Kemal Kılıçdaroğlu, hayatı boyunca kul hakkı yemediğini, veremeyeceği hiçbir hesabın olmadığını bildirerek, sözlerini şöyle sürdürdü:
"Sizin konunuz ben miyim, yeni anayasa mı? Eğer sizin konunuz bensem çıkıp yüreklice o zaman, adam gibi çıkarsınız konuşuruz beraber. Anayasa'nın 18 maddesine baktık, içinde bir madde var mı acaba Kemal Kılıçdaroğlu geçen. Öyle bir madde de yok. Sözde beni eleştirecekler, ben de geri adım atacağım, beyler de diyecekler ki 'Bak Kılıçdaroğlu geri atım attı.' Hiç kimse endişe etmesin milletime ve Allah'ıma olan güvenim sonsuzdur. Kul hakkı yemedim, haram yemedim siyasete girdiğim gün bütün mal varlığımı açıkladım. Kendimin, eşimin ve çocuklarımın. Biz böyle bir insanız. Veremeyeceğimiz bir hesap yok. Hesap vermekten de korkmayız, tam tersi hesap vermeyi namuslu bir adamın görevi olarak kabul ederiz."
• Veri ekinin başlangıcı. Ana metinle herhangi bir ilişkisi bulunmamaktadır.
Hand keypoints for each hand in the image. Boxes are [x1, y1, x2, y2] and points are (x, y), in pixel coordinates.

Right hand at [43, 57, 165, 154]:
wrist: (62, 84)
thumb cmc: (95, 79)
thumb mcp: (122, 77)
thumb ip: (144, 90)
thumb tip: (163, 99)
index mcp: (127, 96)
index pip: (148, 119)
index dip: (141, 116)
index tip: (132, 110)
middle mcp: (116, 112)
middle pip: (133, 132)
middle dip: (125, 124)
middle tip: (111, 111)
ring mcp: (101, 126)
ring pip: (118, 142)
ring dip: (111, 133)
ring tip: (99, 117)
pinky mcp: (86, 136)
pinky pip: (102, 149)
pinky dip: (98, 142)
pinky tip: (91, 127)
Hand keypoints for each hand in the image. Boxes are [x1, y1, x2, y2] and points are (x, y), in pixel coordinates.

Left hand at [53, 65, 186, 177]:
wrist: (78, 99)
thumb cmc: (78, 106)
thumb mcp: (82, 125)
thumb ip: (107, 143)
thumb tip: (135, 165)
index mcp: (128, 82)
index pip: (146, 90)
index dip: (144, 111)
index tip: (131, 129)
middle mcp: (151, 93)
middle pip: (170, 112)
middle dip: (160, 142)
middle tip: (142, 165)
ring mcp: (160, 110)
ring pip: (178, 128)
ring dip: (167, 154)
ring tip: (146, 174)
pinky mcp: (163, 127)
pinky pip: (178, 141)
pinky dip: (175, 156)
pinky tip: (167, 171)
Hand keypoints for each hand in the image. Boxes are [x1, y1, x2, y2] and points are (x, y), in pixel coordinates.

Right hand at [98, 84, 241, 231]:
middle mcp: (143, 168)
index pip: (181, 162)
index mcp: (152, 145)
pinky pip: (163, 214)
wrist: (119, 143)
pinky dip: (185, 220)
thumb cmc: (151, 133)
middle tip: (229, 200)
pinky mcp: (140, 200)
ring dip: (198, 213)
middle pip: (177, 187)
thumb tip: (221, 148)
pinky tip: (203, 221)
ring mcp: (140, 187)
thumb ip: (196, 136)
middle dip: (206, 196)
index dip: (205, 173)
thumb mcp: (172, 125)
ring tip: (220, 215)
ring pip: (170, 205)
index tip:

Bir adama bu kadar yetki verilmesi, kandırılması veya aldatılması durumunda 24 saat içinde Türkiye Cumhuriyeti Devleti'nin birilerine teslim edilebileceğini savunan Kılıçdaroğlu, şu görüşlerini aktardı:
"Diyeceksiniz ki nasıl? Öyle yetkiler veriyoruz ki bir kararnameyle devletin bütün valilerini, kaymakamlarını, müftülerini, komutanlarını, müsteşarlarını, büyükelçilerini, rektörleri bir kararnameyle değiştirebilir. 'Öyle 30-35 yıl bekleyelim paralel devlet kuralım', buna hiç gerek yok. İktidarı kandıracaksın kararnameleri koyacaksın, imzalayacak ve hep beraber Resmi Gazete'de göreceğiz. Bu yetkiyi vermek doğru mudur? Şunu söylüyorlar 'Hayır çıkarsa, kaos olacak.' Niye kaos olsun? Sayın Cumhurbaşkanı görevinin başında zaten 2019'a kadar. Ben seçmedim ki halk seçti. Halk seçtiğine göre meşruiyeti tartışılmaz. Niye tartışalım vatandaş seçmiş. Görevinin başında. Başbakan, o da görevinin başında. Eğer bir saray darbesiyle gitmezse. O da görevinin başında zaten. TBMM, o da görevinin başında. O zaman niye kaos çıksın."